EXERCISE: The entries below hold a line with "right hip: (306, 546)" and a line with "right knee: (898, 664)". Return those lines and all that lie between them, exactly and only.
+ + + + +
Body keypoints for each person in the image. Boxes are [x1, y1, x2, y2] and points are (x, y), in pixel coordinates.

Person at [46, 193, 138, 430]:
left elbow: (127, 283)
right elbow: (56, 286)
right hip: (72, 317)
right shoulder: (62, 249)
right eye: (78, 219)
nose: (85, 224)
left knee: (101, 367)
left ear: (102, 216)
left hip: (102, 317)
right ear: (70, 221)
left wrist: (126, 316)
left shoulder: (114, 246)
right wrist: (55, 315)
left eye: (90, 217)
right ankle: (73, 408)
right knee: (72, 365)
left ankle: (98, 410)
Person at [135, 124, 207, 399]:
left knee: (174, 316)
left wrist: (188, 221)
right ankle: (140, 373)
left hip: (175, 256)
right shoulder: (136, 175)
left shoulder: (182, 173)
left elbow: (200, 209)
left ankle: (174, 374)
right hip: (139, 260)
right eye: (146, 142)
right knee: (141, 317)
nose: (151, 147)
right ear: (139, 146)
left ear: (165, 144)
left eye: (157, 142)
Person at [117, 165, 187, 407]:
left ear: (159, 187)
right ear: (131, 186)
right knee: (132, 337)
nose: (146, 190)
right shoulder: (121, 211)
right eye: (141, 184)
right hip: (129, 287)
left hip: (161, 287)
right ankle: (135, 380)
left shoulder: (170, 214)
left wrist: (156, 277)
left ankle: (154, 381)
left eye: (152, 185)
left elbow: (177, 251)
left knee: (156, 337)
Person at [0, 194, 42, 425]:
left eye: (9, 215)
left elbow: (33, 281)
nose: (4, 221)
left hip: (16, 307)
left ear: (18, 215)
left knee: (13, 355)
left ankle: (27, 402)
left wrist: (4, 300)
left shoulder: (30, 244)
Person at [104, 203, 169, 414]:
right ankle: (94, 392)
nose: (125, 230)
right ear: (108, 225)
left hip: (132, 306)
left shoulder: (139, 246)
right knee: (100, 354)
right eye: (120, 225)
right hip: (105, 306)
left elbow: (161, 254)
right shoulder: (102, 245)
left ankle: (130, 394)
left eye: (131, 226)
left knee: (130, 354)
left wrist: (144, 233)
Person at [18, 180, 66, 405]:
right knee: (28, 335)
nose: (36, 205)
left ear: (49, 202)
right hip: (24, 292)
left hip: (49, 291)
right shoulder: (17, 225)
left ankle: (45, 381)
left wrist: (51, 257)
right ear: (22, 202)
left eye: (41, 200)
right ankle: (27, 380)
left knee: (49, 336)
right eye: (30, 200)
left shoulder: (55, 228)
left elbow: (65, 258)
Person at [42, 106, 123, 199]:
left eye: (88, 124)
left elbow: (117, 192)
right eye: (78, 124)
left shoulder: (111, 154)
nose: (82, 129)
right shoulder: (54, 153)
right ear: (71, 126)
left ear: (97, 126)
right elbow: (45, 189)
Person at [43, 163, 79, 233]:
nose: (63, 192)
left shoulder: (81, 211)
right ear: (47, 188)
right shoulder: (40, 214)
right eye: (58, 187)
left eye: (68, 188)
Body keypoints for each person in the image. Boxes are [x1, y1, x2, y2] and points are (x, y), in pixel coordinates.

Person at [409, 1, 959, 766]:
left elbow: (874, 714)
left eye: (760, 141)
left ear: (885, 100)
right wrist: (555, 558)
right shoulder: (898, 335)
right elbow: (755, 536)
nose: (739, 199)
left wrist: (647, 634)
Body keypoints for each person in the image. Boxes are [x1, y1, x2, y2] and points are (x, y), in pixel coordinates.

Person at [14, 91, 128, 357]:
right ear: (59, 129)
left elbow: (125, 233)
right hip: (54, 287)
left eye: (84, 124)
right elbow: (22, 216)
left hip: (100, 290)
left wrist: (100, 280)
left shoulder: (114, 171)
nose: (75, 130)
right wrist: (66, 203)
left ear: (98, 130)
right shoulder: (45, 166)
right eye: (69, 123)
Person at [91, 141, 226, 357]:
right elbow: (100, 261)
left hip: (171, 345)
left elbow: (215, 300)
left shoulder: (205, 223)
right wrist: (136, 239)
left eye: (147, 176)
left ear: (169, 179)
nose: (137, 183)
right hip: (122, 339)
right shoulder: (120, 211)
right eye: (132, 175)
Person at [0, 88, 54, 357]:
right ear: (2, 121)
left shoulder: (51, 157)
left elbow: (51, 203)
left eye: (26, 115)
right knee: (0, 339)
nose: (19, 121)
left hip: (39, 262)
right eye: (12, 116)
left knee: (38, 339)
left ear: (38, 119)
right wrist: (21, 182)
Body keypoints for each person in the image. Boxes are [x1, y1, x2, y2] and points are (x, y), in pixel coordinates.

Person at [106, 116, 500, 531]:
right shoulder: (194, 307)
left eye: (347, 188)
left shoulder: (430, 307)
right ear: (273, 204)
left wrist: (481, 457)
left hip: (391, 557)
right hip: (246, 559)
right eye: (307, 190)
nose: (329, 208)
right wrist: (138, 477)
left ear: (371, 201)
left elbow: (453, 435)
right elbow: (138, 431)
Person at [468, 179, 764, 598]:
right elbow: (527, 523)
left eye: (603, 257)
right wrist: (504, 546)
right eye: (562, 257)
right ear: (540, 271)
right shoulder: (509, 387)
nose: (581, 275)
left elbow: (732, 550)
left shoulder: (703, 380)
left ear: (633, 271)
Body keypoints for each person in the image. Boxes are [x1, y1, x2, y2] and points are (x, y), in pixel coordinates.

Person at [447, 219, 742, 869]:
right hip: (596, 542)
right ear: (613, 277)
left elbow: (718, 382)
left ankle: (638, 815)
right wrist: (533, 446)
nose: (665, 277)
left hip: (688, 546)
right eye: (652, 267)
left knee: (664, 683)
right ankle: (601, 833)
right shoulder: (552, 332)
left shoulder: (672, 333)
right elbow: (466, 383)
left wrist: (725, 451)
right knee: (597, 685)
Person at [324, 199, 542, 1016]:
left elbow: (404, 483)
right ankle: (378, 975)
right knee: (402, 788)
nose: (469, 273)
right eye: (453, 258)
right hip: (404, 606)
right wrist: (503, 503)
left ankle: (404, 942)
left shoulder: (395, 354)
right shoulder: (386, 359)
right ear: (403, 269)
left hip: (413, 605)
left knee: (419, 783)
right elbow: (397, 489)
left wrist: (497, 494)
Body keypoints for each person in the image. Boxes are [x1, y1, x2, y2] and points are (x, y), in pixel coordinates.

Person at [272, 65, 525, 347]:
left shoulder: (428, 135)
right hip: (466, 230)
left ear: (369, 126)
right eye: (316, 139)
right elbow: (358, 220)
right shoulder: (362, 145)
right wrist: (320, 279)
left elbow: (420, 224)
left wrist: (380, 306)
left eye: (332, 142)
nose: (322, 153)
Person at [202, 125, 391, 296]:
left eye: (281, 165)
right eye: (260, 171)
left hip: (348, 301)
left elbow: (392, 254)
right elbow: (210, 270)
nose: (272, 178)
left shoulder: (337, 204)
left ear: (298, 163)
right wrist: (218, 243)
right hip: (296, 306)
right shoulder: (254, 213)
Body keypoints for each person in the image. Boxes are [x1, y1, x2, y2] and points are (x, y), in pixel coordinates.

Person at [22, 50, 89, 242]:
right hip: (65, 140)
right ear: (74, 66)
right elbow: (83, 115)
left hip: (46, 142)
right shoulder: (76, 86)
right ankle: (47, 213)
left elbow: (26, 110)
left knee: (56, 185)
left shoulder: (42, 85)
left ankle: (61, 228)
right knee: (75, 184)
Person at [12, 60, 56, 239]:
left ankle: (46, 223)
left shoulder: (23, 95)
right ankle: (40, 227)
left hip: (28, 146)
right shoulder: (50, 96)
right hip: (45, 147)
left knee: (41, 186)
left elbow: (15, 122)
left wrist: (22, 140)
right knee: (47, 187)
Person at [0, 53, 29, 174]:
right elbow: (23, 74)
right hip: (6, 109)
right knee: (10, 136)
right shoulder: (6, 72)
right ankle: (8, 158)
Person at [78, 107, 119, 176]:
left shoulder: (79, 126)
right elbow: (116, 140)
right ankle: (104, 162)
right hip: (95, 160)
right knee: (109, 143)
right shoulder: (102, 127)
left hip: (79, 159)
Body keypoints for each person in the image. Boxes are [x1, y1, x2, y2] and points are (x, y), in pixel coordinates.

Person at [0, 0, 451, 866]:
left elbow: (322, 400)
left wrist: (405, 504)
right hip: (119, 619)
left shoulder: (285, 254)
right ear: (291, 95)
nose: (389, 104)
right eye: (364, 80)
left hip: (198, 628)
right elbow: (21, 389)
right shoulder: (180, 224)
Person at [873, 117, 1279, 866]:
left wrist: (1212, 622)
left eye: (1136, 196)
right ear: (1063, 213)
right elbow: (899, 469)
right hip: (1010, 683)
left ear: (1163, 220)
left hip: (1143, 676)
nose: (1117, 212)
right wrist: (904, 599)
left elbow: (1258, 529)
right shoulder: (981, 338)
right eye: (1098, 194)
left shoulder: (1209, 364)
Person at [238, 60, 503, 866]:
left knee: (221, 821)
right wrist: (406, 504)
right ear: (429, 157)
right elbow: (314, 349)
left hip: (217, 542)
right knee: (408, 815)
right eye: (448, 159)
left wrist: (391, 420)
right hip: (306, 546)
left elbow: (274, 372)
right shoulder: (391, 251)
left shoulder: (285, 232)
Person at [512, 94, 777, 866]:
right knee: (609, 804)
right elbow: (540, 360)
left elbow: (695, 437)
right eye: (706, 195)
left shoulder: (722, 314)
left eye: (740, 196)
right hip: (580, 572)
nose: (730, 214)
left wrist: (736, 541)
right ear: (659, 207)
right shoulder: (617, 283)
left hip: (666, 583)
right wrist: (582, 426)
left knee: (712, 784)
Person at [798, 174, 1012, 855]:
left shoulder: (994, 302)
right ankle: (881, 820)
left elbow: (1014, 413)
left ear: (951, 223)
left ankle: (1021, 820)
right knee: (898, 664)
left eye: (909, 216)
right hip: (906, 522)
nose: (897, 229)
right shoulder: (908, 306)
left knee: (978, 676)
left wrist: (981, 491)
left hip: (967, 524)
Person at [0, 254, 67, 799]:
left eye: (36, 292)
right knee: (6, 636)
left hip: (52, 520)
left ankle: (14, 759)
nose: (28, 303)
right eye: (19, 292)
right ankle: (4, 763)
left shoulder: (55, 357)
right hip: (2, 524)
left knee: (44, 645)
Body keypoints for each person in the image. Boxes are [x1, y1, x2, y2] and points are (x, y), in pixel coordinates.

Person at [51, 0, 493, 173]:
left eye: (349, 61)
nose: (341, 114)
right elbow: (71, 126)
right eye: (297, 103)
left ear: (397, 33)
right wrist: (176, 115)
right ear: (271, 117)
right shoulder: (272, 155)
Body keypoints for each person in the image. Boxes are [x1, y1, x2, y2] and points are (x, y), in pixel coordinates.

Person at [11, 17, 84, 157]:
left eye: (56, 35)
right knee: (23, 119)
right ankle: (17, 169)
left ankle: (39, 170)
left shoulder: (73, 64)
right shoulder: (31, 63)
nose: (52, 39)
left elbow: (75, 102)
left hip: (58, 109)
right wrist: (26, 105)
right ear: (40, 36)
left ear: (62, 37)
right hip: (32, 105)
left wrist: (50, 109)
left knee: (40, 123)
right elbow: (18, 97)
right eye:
+ + + + +
WORKED SOLUTION:
right hip: (306, 546)
left elbow: (274, 372)
right shoulder: (391, 251)
left shoulder: (285, 232)
Person at [512, 94, 777, 866]:
right knee: (609, 804)
right elbow: (540, 360)
left elbow: (695, 437)
right eye: (706, 195)
left shoulder: (722, 314)
left eye: (740, 196)
right hip: (580, 572)
nose: (730, 214)
left wrist: (736, 541)
right ear: (659, 207)
right shoulder: (617, 283)
left hip: (666, 583)
right wrist: (582, 426)
left knee: (712, 784)
Person at [798, 174, 1012, 855]:
left shoulder: (994, 302)
right ankle: (881, 820)
left elbow: (1014, 413)
left ear: (951, 223)
left ankle: (1021, 820)
right knee: (898, 664)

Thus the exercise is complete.